INPUT FOR THIS TASK Block Start
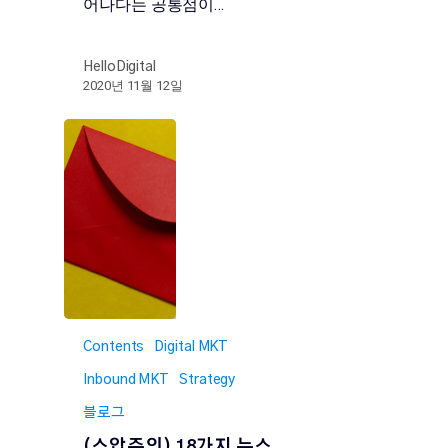
어나다는 공통점이…
HelloDigital
2020년 11월 12일
Contents
Digital MKT
Inbound MKT
Strategy
블로그
(스압주의) 18가지 뉴스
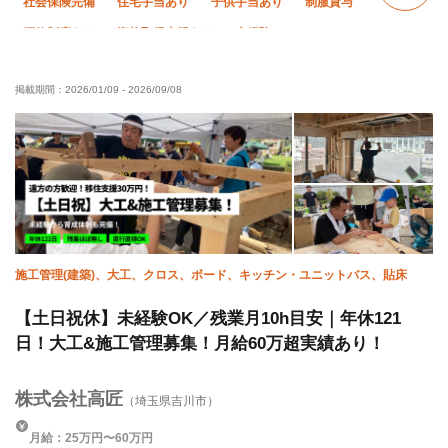
社会保険完備
住宅手当あり
子供手当あり
制服貸与
研修制度あり
資格取得支援あり
未経験OK
経験者優遇
残業ゼロ
車・バイク通勤OK
転勤なし
掲載期間：
2026/01/09
-
2026/09/08
年末年始休暇
夏季休暇
施工管理(建築)、大工、クロス、ボード、キッチン・ユニットバス、貼床
【土日祝休】未経験OK／残業月10h目安｜年休121
日！大工&施工管理募集！月給60万超実績あり！
株式会社高匠
（埼玉県吉川市）
月給：25万円〜60万円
INPUT FOR THIS TASK Block End
--- YOUR OBJECTIVE ---
Write out the material above once more, exactly as it reads, with no pictures.

--- RESPONSE TO THIS EXERCISE ---
어나다는 공통점이…
HelloDigital
2020년 11월 12일
Contents
Digital MKT
Inbound MKT
Strategy
블로그
(스압주의) 18가지 뉴스
社会保険完備
住宅手当あり
子供手当あり
制服貸与
研修制度あり
資格取得支援あり
未経験OK
経験者優遇
残業ゼロ
車・バイク通勤OK
転勤なし
掲載期間：
2026/01/09
-
2026/09/08
年末年始休暇
夏季休暇
施工管理(建築)、大工、クロス、ボード、キッチン・ユニットバス、貼床
【土日祝休】未経験OK／残業月10h目安｜年休121
日！大工&施工管理募集！月給60万超実績あり！
株式会社高匠
（埼玉県吉川市）
月給：25万円〜60万円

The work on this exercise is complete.